## Your instructions
Convert the entries into a Markdown table with the columns "No." and "Text". Put each line in its own row with a row number, and leave out the blank lines and the pictures.

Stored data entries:
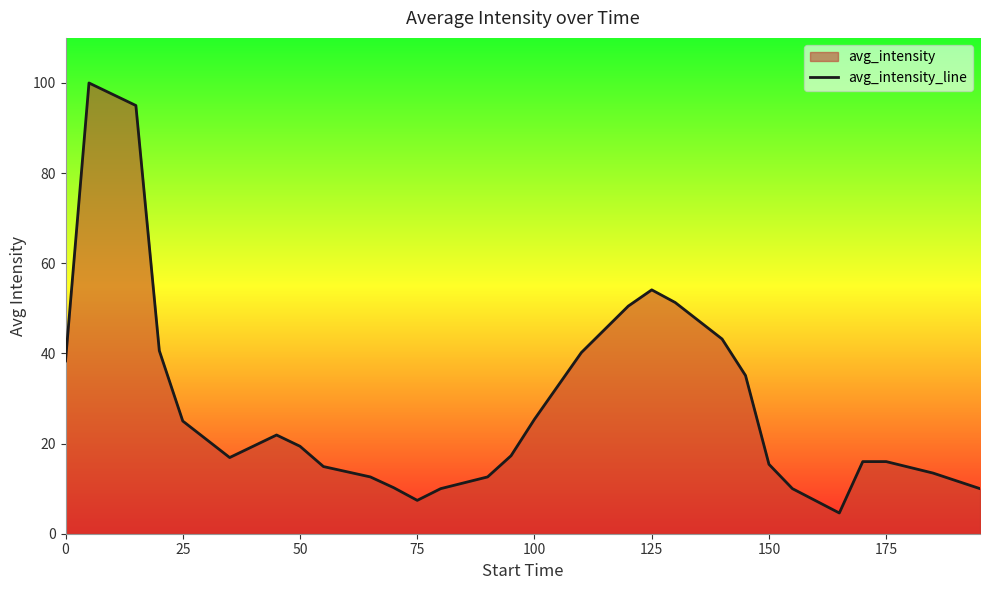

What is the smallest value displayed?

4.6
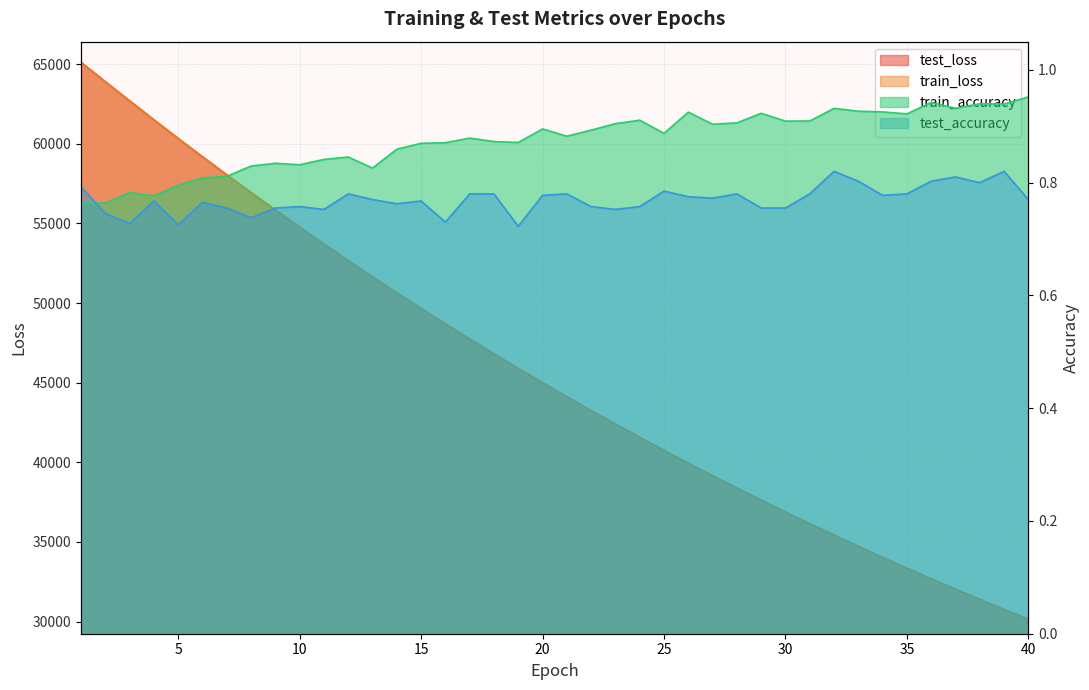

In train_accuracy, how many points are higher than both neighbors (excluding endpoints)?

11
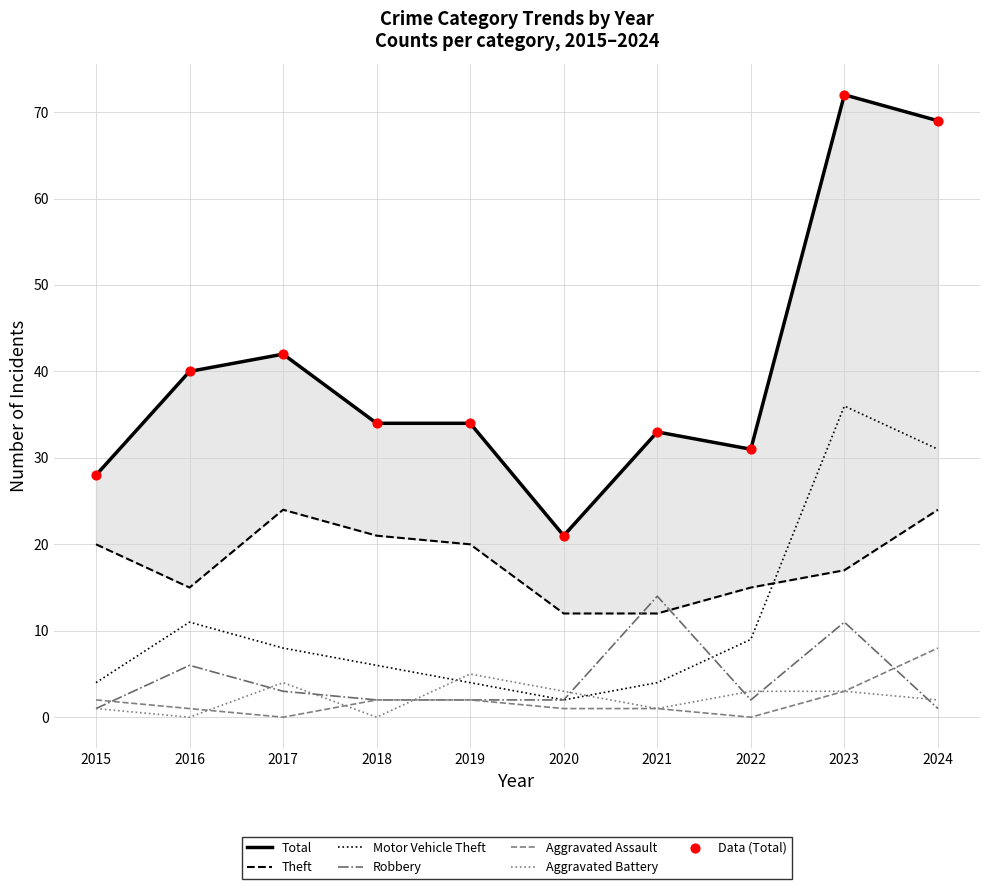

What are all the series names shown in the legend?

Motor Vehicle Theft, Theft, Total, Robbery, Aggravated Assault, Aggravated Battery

## Expected output
| No. | Text |
|---|---|
| 1 | What is the smallest value displayed? |
| 2 | 4.6 |
| 3 | In train_accuracy, how many points are higher than both neighbors (excluding endpoints)? |
| 4 | 11 |
| 5 | What are all the series names shown in the legend? |
| 6 | Motor Vehicle Theft, Theft, Total, Robbery, Aggravated Assault, Aggravated Battery |